2005/05/09

Memórias da II Grande Guerra

Quando a II Grande Guerra começou, eu tinha quase três anos e meio. Não tenho lembranças tão recuadas, embora, por conversas eu tive com os meus pais, situe a minha lembrança mais longínqua precisamente por volta dos três anos: a de uma vacina que tomei no consultório do Dr. Fiadeiro, médico que nos finais dos anos 30 do século XX exercia no Seixal. Foi uma vacina tardia, mesmo para o tempo. Lembro-me de estar sentado numa mesa alta, lembro-me do médico a retalhar a minha coxa direita, e sobretudo lembro-me de um cão preto, enorme, que do lado de fora do consultório, observava a cena. Penso ainda que terei tido muito medo do cão e naturalmente da vacina; isto porque ainda hoje não gosto particularmente de me encontrar com cães desconhecidos e também não gosto de ter de me encontrar com médicos... Nesse quadro de há mais de sessenta anos há também o gradeamento verde que existia a dar mais privacidade ao consultório do Dr. Fiadeiro, que ficava muito perto da igreja da vila.

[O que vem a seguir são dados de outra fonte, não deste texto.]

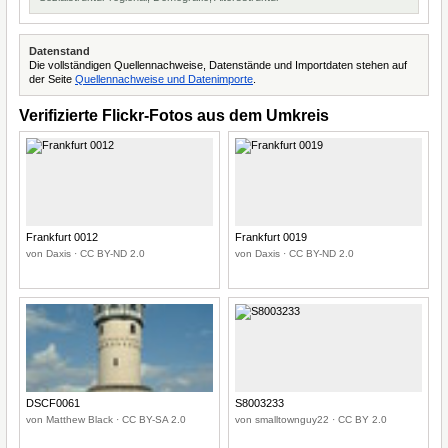
Datenstand
Die vollständigen Quellennachweise, Datenstände und Importdaten stehen auf
der Seite
Quellennachweise und Datenimporte
.
Verifizierte Flickr-Fotos aus dem Umkreis
Frankfurt 0012
Frankfurt 0019
von Daxis · CC BY-ND 2.0
von Daxis · CC BY-ND 2.0
DSCF0061
S8003233
von Matthew Black · CC BY-SA 2.0
von smalltownguy22 · CC BY 2.0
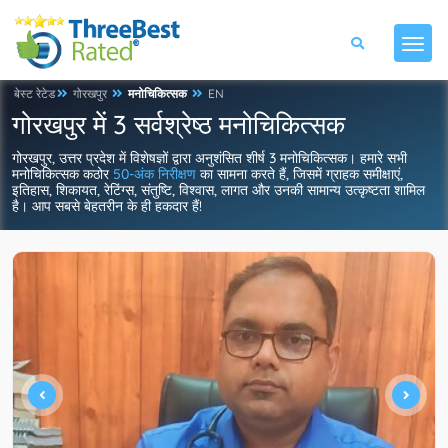
बेस्ट रेटेड
गोरखपुर
मनोचिकित्सक
EN
गोरखपुर में 3 सर्वश्रेष्ठ मनोचिकित्सक
गोरखपुर, उत्तर प्रदेश में विशेषज्ञों द्वारा अनुशंसित शीर्ष 3 मनोचिकित्सक। हमारे सभी
मनोचिकित्सक कठोर
50-अंक निरीक्षण
का सामना करते हैं, जिसमें ग्राहक समीक्षाएं,
इतिहास, शिकायत, रेटिंग्स, संतुष्टि, विश्वास, लागत और उनकी सामान्य उत्कृष्टता शामिल
है। आप सबसे बेहतरीन के ही हकदार हैं!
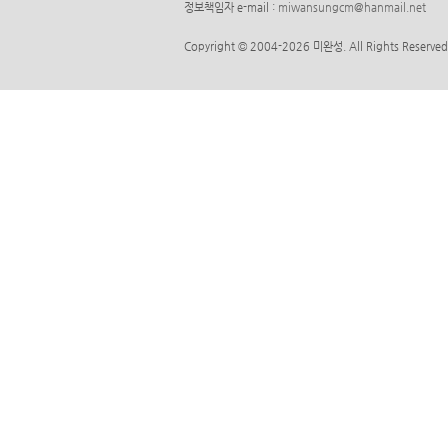
정보책임자 e-mail :
miwansungcm@hanmail.net
Copyright © 2004-2026 미완성. All Rights Reserved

Mas da guerra, do seu início – nada. Mas já visualizo com nitidez a noite na qual o meu Pai, de acordo com as instruções dadas, colou nas janelas tiras de papel, pôs à porta um balde de areia com uma pá, e apagou todas as luzes: era o “black-out” de prevenção nos tempos da Grande Guerra de 1939-1945. De manhã, foi a surpresa – e disso me recordo com nitidez, também! – o ver pela janela, sobrevoando o braço do rio Tejo que se avistava de casa, muitos balões de barragem. Lembro-me também do racionamento: de haver senhas para comprar bens e de haver falta de manteiga e de azeite, sobretudo… Lembro-me perfeitamente de, algumas vezes, ir com os meus pais e irmãos a Lisboa e estar numa fila, numa loja da Baixa, para comprar manteiga – vendiam uma pequeníssima quantidade por pessoa, mas contavam crianças, pelo que eu era necessário. E muitas vezes a minha Mãe batia as natas do leite para fazer um arremedo de manteiga…

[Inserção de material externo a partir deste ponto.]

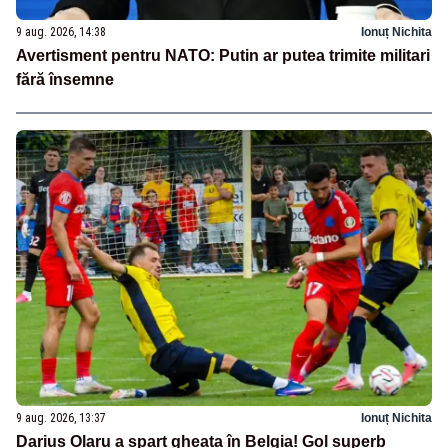
9 aug. 2026, 14:38
Ionuț Nichita
Avertisment pentru NATO: Putin ar putea trimite militari
fără însemne
9 aug. 2026, 13:37
Ionuț Nichita
Darius Olaru a spart gheața în Belgia! Gol superb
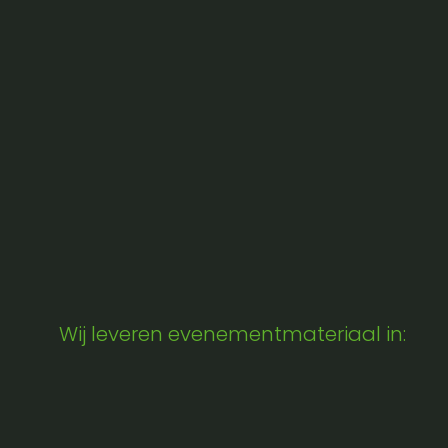
Wij leveren evenementmateriaal in:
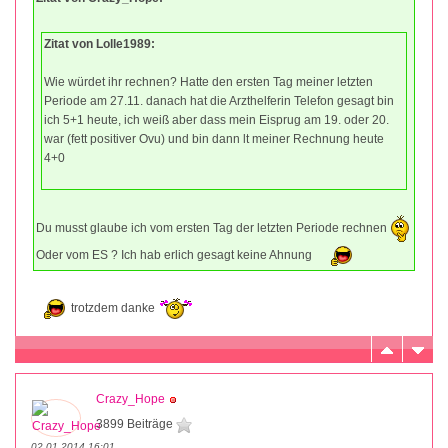
Zitat von Lolle1989:
Wie würdet ihr rechnen? Hatte den ersten Tag meiner letzten
Periode am 27.11. danach hat die Arzthelferin Telefon gesagt bin
ich 5+1 heute, ich weiß aber dass mein Eisprug am 19. oder 20.
war (fett positiver Ovu) und bin dann lt meiner Rechnung heute
4+0
Du musst glaube ich vom ersten Tag der letzten Periode rechnen
Oder vom ES ? Ich hab erlich gesagt keine Ahnung
trotzdem danke
Crazy_Hope
3899 Beiträge
02.01.2014 16:01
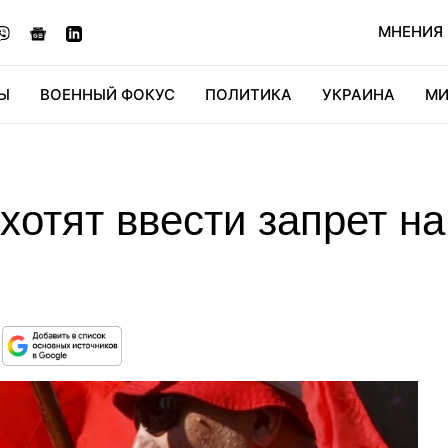
МНЕНИЯ
Ы
ВОЕННЫЙ ФОКУС
ПОЛИТИКА
УКРАИНА
МИ
ОНОМИКА
ДИДЖИТАЛ
АВТО
МИРФАН
КУЛЬТ
хотят ввести запрет н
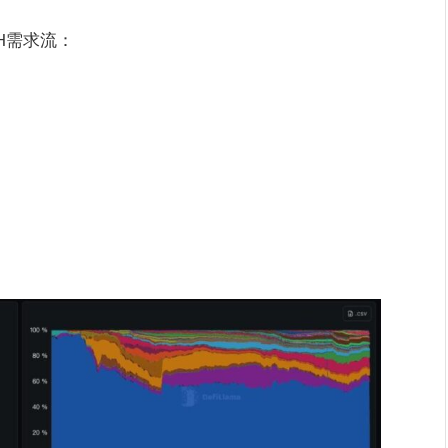
H需求流：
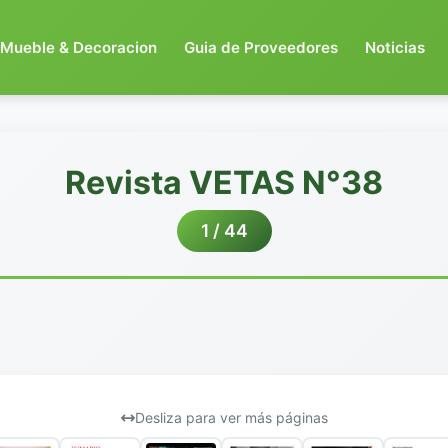
Mueble & Decoracion
Guia de Proveedores
Noticias
Revista VETAS N°38
1 / 44
Desliza para ver más páginas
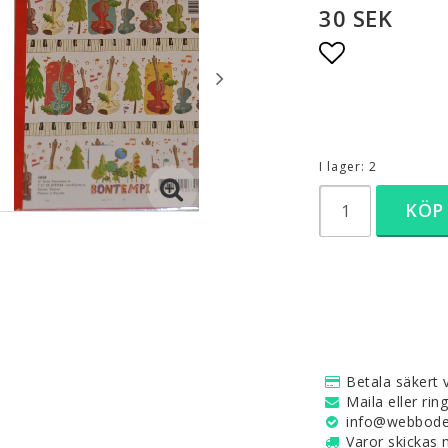
30 SEK
Lägg till i 
I lager: 2
KÖP
Betala säkert v
Maila eller rin
info@webboden
Varor skickas 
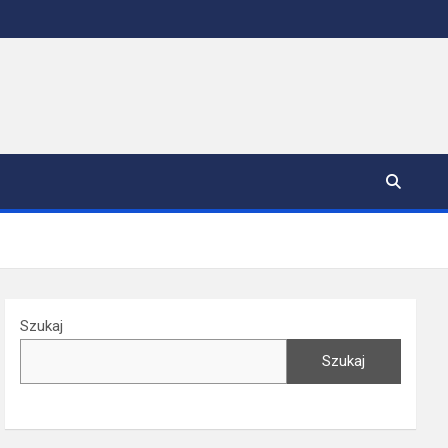
Szukaj
Szukaj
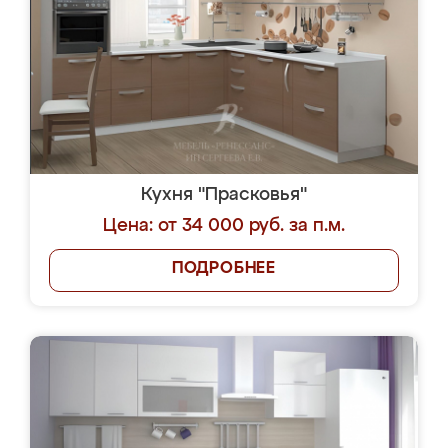
Кухня "Прасковья"
Цена: от 34 000 руб. за п.м.
ПОДРОБНЕЕ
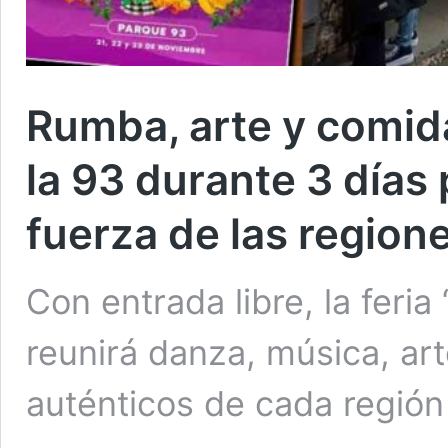
Rumba, arte y comid
la 93 durante 3 días 
fuerza de las region
Con entrada libre, la feri
reunirá danza, música, ar
auténticos de cada región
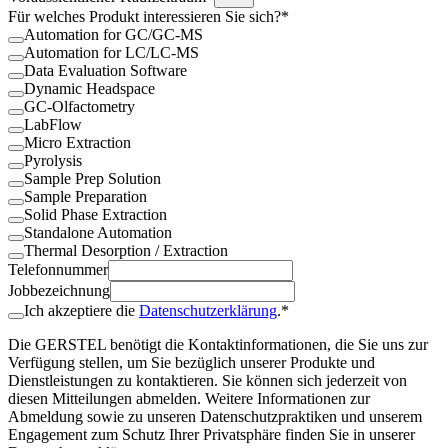
Für welches Produkt interessieren Sie sich?*
Automation for GC/GC-MS
Automation for LC/LC-MS
Data Evaluation Software
Dynamic Headspace
GC-Olfactometry
LabFlow
Micro Extraction
Pyrolysis
Sample Prep Solution
Sample Preparation
Solid Phase Extraction
Standalone Automation
Thermal Desorption / Extraction
Telefonnummer
Jobbezeichnung
Ich akzeptiere die
Datenschutzerklärung
.*
Die GERSTEL benötigt die Kontaktinformationen, die Sie uns zur
Verfügung stellen, um Sie bezüglich unserer Produkte und
Dienstleistungen zu kontaktieren. Sie können sich jederzeit von
diesen Mitteilungen abmelden. Weitere Informationen zur
Abmeldung sowie zu unseren Datenschutzpraktiken und unserem
Engagement zum Schutz Ihrer Privatsphäre finden Sie in unserer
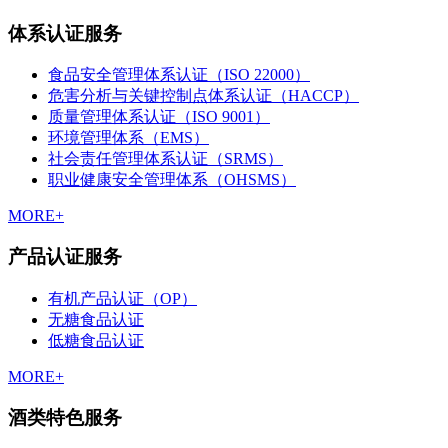
体系认证服务
食品安全管理体系认证（ISO 22000）
危害分析与关键控制点体系认证（HACCP）
质量管理体系认证（ISO 9001）
环境管理体系（EMS）
社会责任管理体系认证（SRMS）
职业健康安全管理体系（OHSMS）
MORE+
产品认证服务
有机产品认证（OP）
无糖食品认证
低糖食品认证
MORE+
酒类特色服务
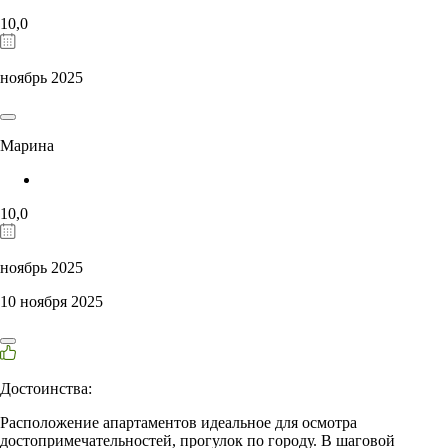
10,0
ноябрь 2025
Марина
10,0
ноябрь 2025
10 ноября 2025
Достоинства:
Расположение апартаментов идеальное для осмотра
достопримечательностей, прогулок по городу. В шаговой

Quando a guerra acabou – está a comemorar-se o sexagésimo aniversário desse evento – eu já era uma criança que espreitava o jornal, que ouvia rádio e seguia as conversas dos adultos. Por isso misturo na minha memória pedaços de conversas preocupadas, diversas alusões ao conflito, figuras dos mapas com muitas setas que O Século publicava, e também algumas imagens que via no cinema, nos jornais de actualidades que precediam o filme principal. Para os mais novos que me lêem, nesses tempos qualquer ser humano, fosse qual fosse a idade, era autorizado a ir ao cinema, nem que fosse para dormir ao colo da mãe ou para fazer uma berraria coroada de valentes “schius” da restante assistência. Lembro-me também de um calendário na parede da cozinha cujo motivo era um soldado, fardado a rigor, com uma espingarda (ou metralhadora) na mão, em pose de guarda. E finalmente, lembro-me da alegria do “acabou a guerra!”, das manifestações que houve em toda a parte – e no Seixal também.

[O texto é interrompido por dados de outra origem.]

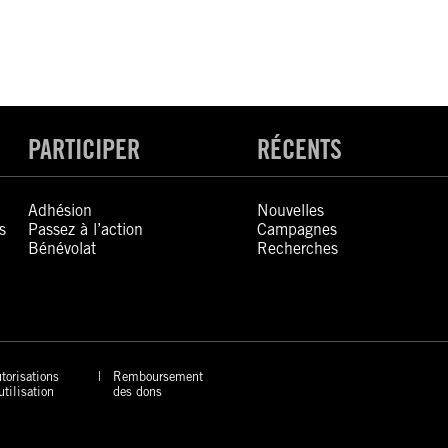
PARTICIPER
RÉCENTS
Adhésion
Nouvelles
s
Passez à l’action
Campagnes
Bénévolat
Recherches
torisations
Remboursement
utilisation
des dons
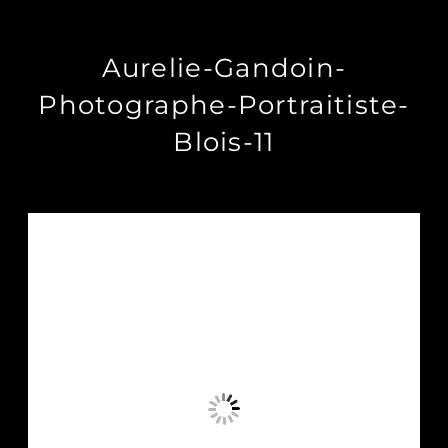
Aurelie-Gandoin-
Photographe-Portraitiste-
Blois-11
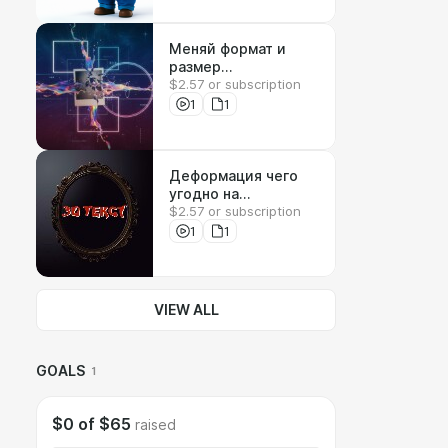
Меняй формат и
размер
$2.57 or subscription
изображения
1
1
Деформация чего
угодно на
$2.57 or subscription
изображении
1
1
VIEW ALL
GOALS
1
$0
of
$65
raised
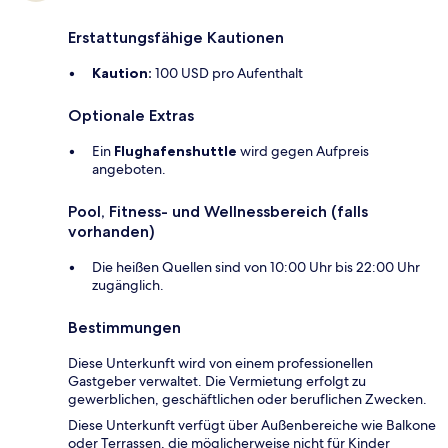
Erstattungsfähige Kautionen
Kaution:
100 USD pro Aufenthalt
Optionale Extras
Ein
Flughafenshuttle
wird gegen Aufpreis
angeboten.
Pool, Fitness- und Wellnessbereich (falls
vorhanden)
Die heißen Quellen sind von 10:00 Uhr bis 22:00 Uhr
zugänglich.
Bestimmungen
Diese Unterkunft wird von einem professionellen
Gastgeber verwaltet. Die Vermietung erfolgt zu
gewerblichen, geschäftlichen oder beruflichen Zwecken.
Diese Unterkunft verfügt über Außenbereiche wie Balkone
oder Terrassen, die möglicherweise nicht für Kinder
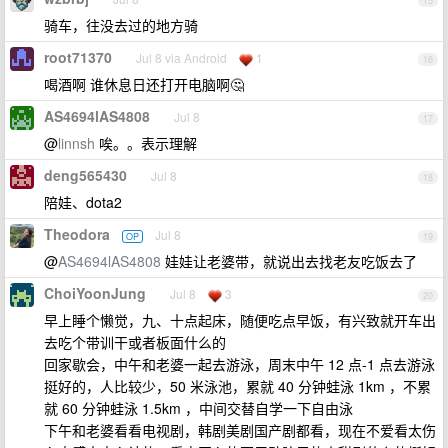
15
骑车，往没去过的地方骑
root71370
Jul 8 via Android
1
16
喝酒啊 谁休息日还打开电脑啊🤔
AS4694lAS4808
Jul 8
17
@
linnsh
唉。。表示理解
deng565430
Jul 8
18
陪娃、dota2
Theodora
Jul 8
OP
19
@
AS4694lAS4808
娃娃让老婆带，就说出去找老友吃饭去了
ChoiYoonJung
Jul 8
3
20
早上睡个懒觉，九、十点起床，随便吃点早饭，有兴致就开车出
去吃个带训干或者板面什么的
回家歇会，中午和老婆一起去游泳，周末中午 12 点-1 点去游泳
挺好的，人比较少，50 米泳池，累就 40 分钟蛙泳 1km ，不累
就 60 分钟蛙泳 1.5km ，中间交替自学一下自由泳
下午和老婆看看电视剧，韩剧美剧国产剧都看，现在不爱看太伤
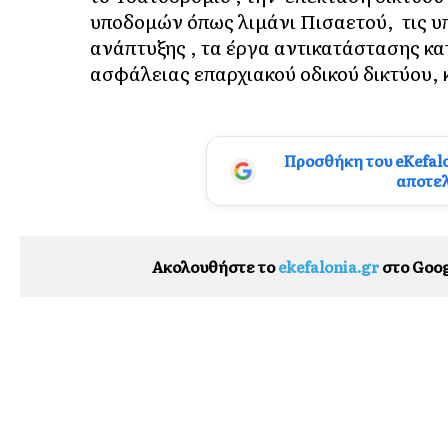
υποδομών όπως λιμάνι Πισαετού, τις 
ανάπτυξης , τα έργα αντικατάστασης κα
ασφάλειας επαρχιακού οδικού δικτύου, 
Προσθήκη του eKefal
αποτε
Ακολουθήστε το
ekefalonia.gr
στο Goog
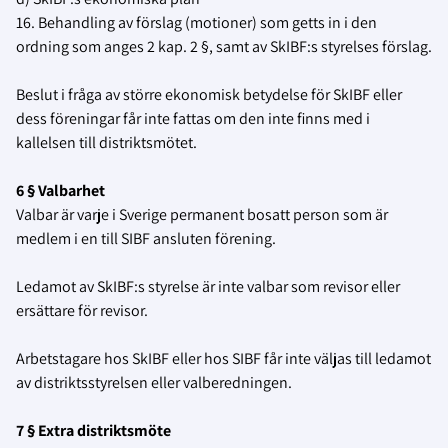
16. Behandling av förslag (motioner) som getts in i den
ordning som anges 2 kap. 2 §, samt av SkIBF:s styrelses förslag.
Beslut i fråga av större ekonomisk betydelse för SkIBF eller
dess föreningar får inte fattas om den inte finns med i
kallelsen till distriktsmötet.
6 § Valbarhet
Valbar är varje i Sverige permanent bosatt person som är
medlem i en till SIBF ansluten förening.
Ledamot av SkIBF:s styrelse är inte valbar som revisor eller
ersättare för revisor.
Arbetstagare hos SkIBF eller hos SIBF får inte väljas till ledamot
av distriktsstyrelsen eller valberedningen.
7 § Extra distriktsmöte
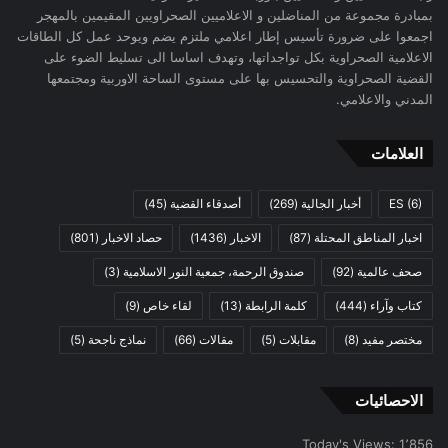
بمبادرة مجموعة من المناضلين و الاعلاميين الصحراويين المقيمين بالمهجر
اجمعوا على ضرورة تأسيس إطار اعلامي ملتزم يضم ويوحد عمل كل الطاقات
الاعلامية الصحراوية بكل تواجداتها، وتهدف اساسا الى تسليط الضوء على
القضية الصحراوية والتحسيس بها على مستوى الساحة الاوربية ومجتمعها
المدني والاعلامي.
العلامات
(6)
ES
أخبار الجالية
(269)
أصدقاء القضية
(45)
اخبار المناطق المحتلة
(87)
الاخبار
(1436)
حصاد الاخبار
(801)
صحف عالمية
(92)
صندوق الرحمة، جمعية النور الاسلامية
(3)
كتاب وآراء
(444)
كلمة الرابطة
(13)
لقاء خاص
(9)
مختصر مفيد
(8)
مقابلات
(5)
مقالات
(66)
نماذج ناجحة
(5)
الاحصائيات
Today's Views:
1٬856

Posso pois dizer que a guerra não perturbou demasiado a minha infância: talvez nunca tenha percebido, na altura, o que estava verdadeiramente em jogo. Só mais tarde compreendi o que foram esses anos da guerra, que só sofremos lateralmente, é verdade, não sei se para nosso bem se para nosso mal. Contudo, nunca foi um facto histórico que me tivesse apetecido estudar com mais profundidade nos seus episódios – preocupei-me sempre muito mais com os aspectos ideológicos que marcaram o seu início e com as reacções dos países que na guerra se envolveram.

Sessenta anos passados a Europa mudou a face, e apesar de todo o “euro-cepticismo” que existe espalhado no velho continente, eu saúdo essa mudança: só a união de países diferentes que querem todavia ser solidários entre si pode prevenir tentações como as que levaram à guerra de 39-45.